“Light up, Light up….” The Answer To Acne?

“What’s new in acne? “….. a question frequently asked of me by patients and journalists alike. Acne-prone patients will do and try  anything in order to, well, find a way not to have to think about it so much. And so I was reading an analysis of the systematic reviews (the strongest form of medical evidence) of the latest innovations in acne treatment in the last year and I thought some of the findings were in turn surprising, reassuring and therefore worth sharing.

1) The combined oral contraceptive pill is proven to be useful in reducing acne in women, assuming you choose the correct one ie one with the newer generation of skin-friendly progestogens (such as gestodene, norgestimate and desogestrel). There is not thought to be any major advantage in taking cytoproterone acetate-containing contraceptive pills (Dianette), and these are thought to have an increased risk of clot formation…so stick to the conventional Pill. DO avoid the progesterone depot injection if you’re spot-prone.

2) Benzoyl peroxide (BPO) at higher strengths is probably no better than lower strengths. And it will be  more irritating….So give yourself a break and increase the likelihood that you’ll actually use your treament (!) and stick to a kinder prescription preparation like Epiduo that uses a combination formula incorporating BPO at a sensible and tolerable 2.5%, rather than the scorching 5 or 10% single agent formulations.

3) Using topical retinoids doesn’t make acne flare.

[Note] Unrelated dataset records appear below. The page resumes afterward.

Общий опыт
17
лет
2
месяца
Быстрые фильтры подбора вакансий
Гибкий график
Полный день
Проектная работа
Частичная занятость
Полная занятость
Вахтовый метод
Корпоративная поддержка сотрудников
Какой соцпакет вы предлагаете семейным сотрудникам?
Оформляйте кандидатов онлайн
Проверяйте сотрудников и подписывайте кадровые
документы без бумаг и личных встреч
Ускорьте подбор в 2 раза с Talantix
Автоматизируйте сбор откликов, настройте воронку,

A common belief among patients….but not proven to be the case and in fact we are becoming increasingly aware of the direct and indirect ways that these powerful topicals have anti-inflammatory actions. So these need to be first-line treatment (unless you’re pregnant or planning to get pregnant- a no-no!)-nothing else will be as effective at preventing those pesky micro-comedones that are literally, the root of all evil, acne-wise. Of course, they will cause driness-which will settle after 10-12 weeks of use. So persist! (Acne treatment brings out the school mistress in me…I get very firm and bossy!)

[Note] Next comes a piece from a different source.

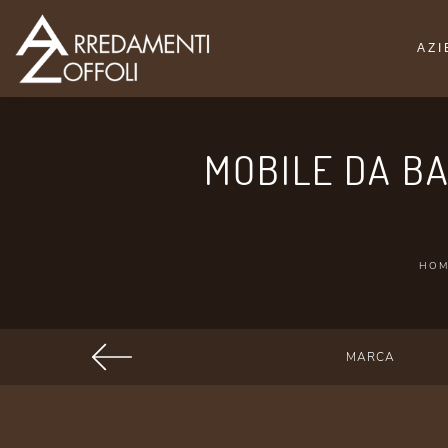
AZ
MOBILE DA BA
HOM
MARCA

4) Light sources are as yet of uncertain benefit. And they are expensive when compared to conventional topical therapies. In one study, PDT which causes a fairly unpleasant acne-like eruption after treatment (the so-called PDT effect) was not found to be any better than 0.1% Differin (a new-generation topical retinoid)-so why would you??  Blue and red light are better tolerated and are probably better than placebo, but no decent studies exist clarifying where they sit compared to tried and tested treatments, like topical agents or oral antibiotics.

5) Diet has still not been shown to be causal in acne. That doesn’t mean to say that cutting out dairy or being on a low-GI diet won’t help-its just that it hasn’t been proven yet.

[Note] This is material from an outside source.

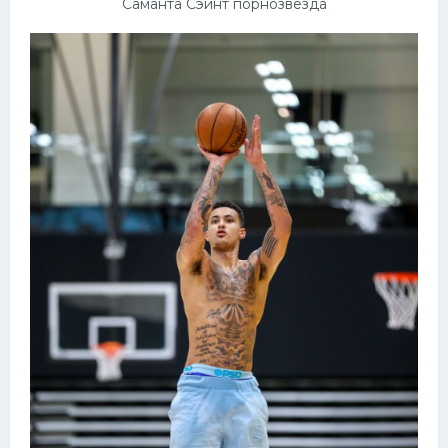
Саманта Сэйнт порнозвезда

The conclusions I draw from this are simple. Acne remains a big problem for many many people, right into their 20s, 30s and beyond. Acne can be treated, with the right education and the right treatments. New treatments are invariably more expensive and not necessarily better than the ones currently available-so stick with what you know until science proves otherwise. By all means try dietary measures-but do it in a meaningful way by taking a spot count beforehand and sticking with it for at least 3 months.